━━━ Record extracts

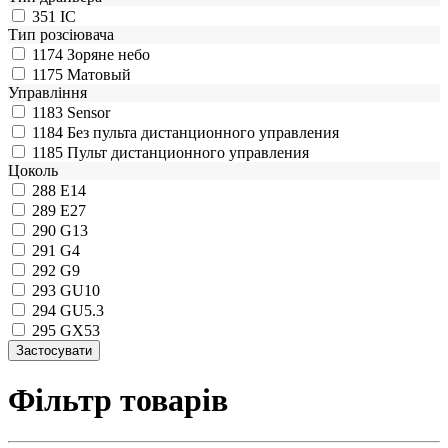
351
IC
Тип розсіювача
1174
Зоряне небо
1175
Матовый
Управління
1183
Sensor
1184
Без пульта дистанционного управления
1185
Пульт дистанционного управления
Цоколь
288
E14
289
E27
290
G13
291
G4
292
G9
293
GU10
294
GU5.3
295
GX53
Фільтр товарів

━━━━━━

For the string "управления", go through the entries above and copy each line where it occurs.

Без пульта дистанционного управления
Пульт дистанционного управления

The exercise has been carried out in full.